从加拿大Charles River,St-Constant,Qc获得雌性C57BL/6小鼠(20-21g)。批号为1511548 p32(CRL-6223)的B16F1鼠细胞为Michel Page博士的慷慨赠品。最初从美国典型培养物保藏中心获得细胞。位于G1K7P4,加拿大(魁北克),Sainte-Foy,1040区,Pavillon Agathe Lacerte,拉瓦勒大学的动物保护(de protection des animaux)区的秘书处同意了研究方案#2004-070。根据加拿大动物护理委员会(CCAC)提供的指南个别地检查请求。
B16F1细胞的接种
一旦动物适应了它们的环境,在肿瘤移植之前,将小鼠分成8组,通常每组十(10)只小鼠(在#8对照组中,11只小鼠),其中小鼠的组间平均体重尽可能相等。给小鼠在肩胛骨水平皮下注射悬浮于100微升DMEM中的200,000个B16F1肿瘤细胞。早晨和晚上,每天两次,观察小鼠;每天称重小鼠,每天测量肿瘤,因为它们迅速地生长。在可检测到黑素瘤时,开始测量它们。根据标准公式评估肿瘤的体积:肿瘤体积(毫米3)=(w2×1)/2,其中w=肿瘤的宽度、1=肿瘤的长度,单位为毫米。继续实验,当肿瘤重量达到体重的10%时或如伦理协议所述的,当不适变得不可接受时,处死小鼠。用CO2处死达到安乐死标准的小鼠。在安乐死之后,回收肺,目测肺转移的数目。进行简要的尸体解剖,以确定存在转移。
治疗方案
在肿瘤移植之后两天,小鼠接受治疗。两个阴性对照组(在每组中n=10)瘤内注射0.1毫升的不含紫杉醇的聚合物P(SA:RA)(20:80)(#1组),#8组完全不接受治疗。给第2-第5治疗组瘤内注射负载5%、10%、15%和20%紫杉醇的聚合物P(SA:RA)(20:80)(对于5%和10%负载,注射0.2毫升,对于15%和20%负载,注射0.1毫升)。给第6治疗组瘤内注射负载10%紫杉醇的紫杉醇悬浮液(0.1毫升)。在实验期间,小鼠仅注射1次。第7治疗组在第1、4、7和10天用腹膜内注射紫杉醇/Chremophor溶液的传统全身疗法治疗。当肿瘤变得溃烂,当它引起不可接受的不适或当肿瘤大小达到动物重量的10%时,处死动物。
统计分析
使用S-PLUS进行所有的统计分析。记录每只小鼠的存活时间,单位为天。考虑到右删失情况(用于研究结束之后的活的动物),使用Kaplan-Meier方法获得治疗组的非参数性存活曲线。为了试验接受紫杉醇凝胶治疗的动物的存活时间是否具有统计上的显著差异,使用对数-秩(log-rank)检验比较各存活曲线。

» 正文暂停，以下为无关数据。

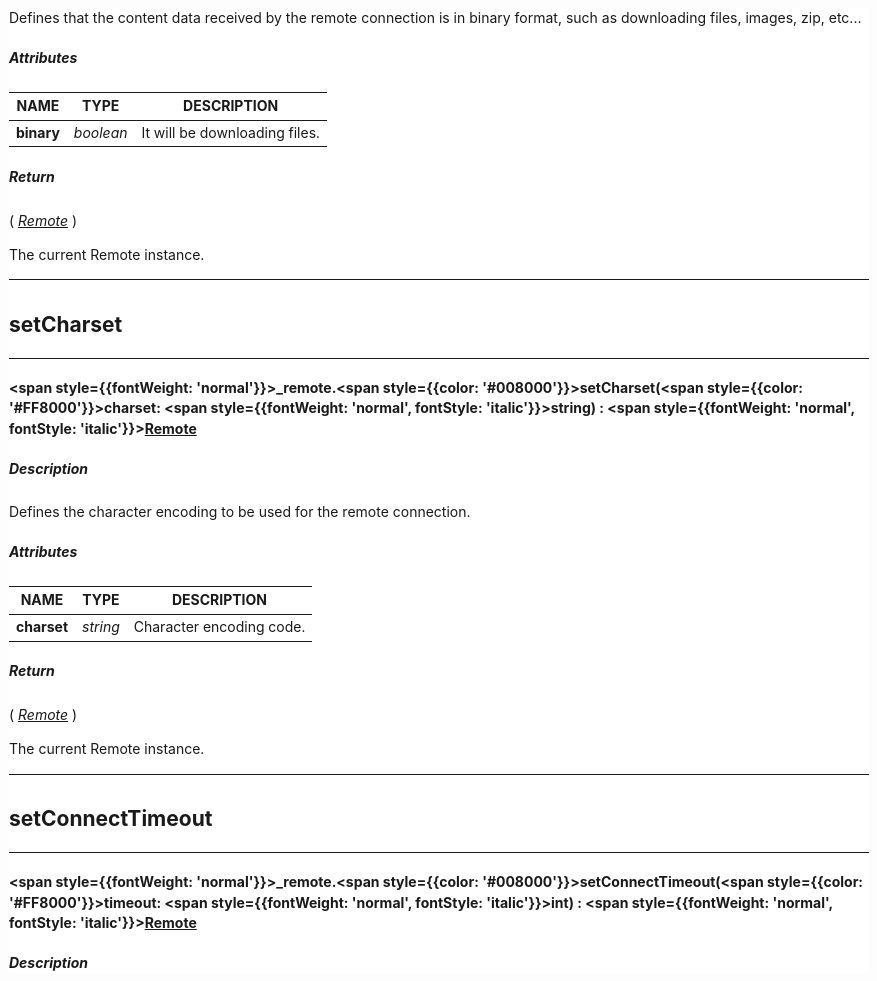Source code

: Defines that the content data received by the remote connection is in binary format, such as downloading files, images, zip, etc...

##### Attributes

| NAME | TYPE | DESCRIPTION |
|---|---|---|
| **binary** | _boolean_ | It will be downloading files. |

##### Return

( _[Remote](../resources/remote)_ )

The current Remote instance.

---

## setCharset

---

#### <span style={{fontWeight: 'normal'}}>_remote</span>.<span style={{color: '#008000'}}>setCharset</span>(<span style={{color: '#FF8000'}}>charset</span>: <span style={{fontWeight: 'normal', fontStyle: 'italic'}}>string</span>) : <span style={{fontWeight: 'normal', fontStyle: 'italic'}}>[Remote](../resources/remote)</span>
##### Description

Defines the character encoding to be used for the remote connection.

##### Attributes

| NAME | TYPE | DESCRIPTION |
|---|---|---|
| **charset** | _string_ | Character encoding code. |

##### Return

( _[Remote](../resources/remote)_ )

The current Remote instance.

---

## setConnectTimeout

---

#### <span style={{fontWeight: 'normal'}}>_remote</span>.<span style={{color: '#008000'}}>setConnectTimeout</span>(<span style={{color: '#FF8000'}}>timeout</span>: <span style={{fontWeight: 'normal', fontStyle: 'italic'}}>int</span>) : <span style={{fontWeight: 'normal', fontStyle: 'italic'}}>[Remote](../resources/remote)</span>
##### Description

存活的相关的量度为两种治疗之间的危害比。危害提供在小单位的时间期间的死亡率,或提供在紧接着随后的时间间隔内死亡发生率的量度。为了评估治疗剂与安慰剂之间的危害比,用半参数Cox比率危害回归模型拟合数据。为量化紫杉醇剂量浓度在危害比上的效果和考虑在5个凝胶治疗内增加紫杉醇的浓度水平,用Cox比率危害模型拟合5个凝胶治疗。具体地说,我们希望模拟剂量作为连续变量对危害比的影响。此外,为解释在剂量与危害比之间的关系中的任何曲率,在模型中也包括剂量的平方术语。更确切地说,拟合模型为:
应为二次项       Log(危害比)=a×剂量+b×剂量2
在模型中表现为统计上的显著性。如果最小值存在,可通过寻找曲线的最小值,确定提供最小危害比的在0%和20%之间的最佳剂量浓度。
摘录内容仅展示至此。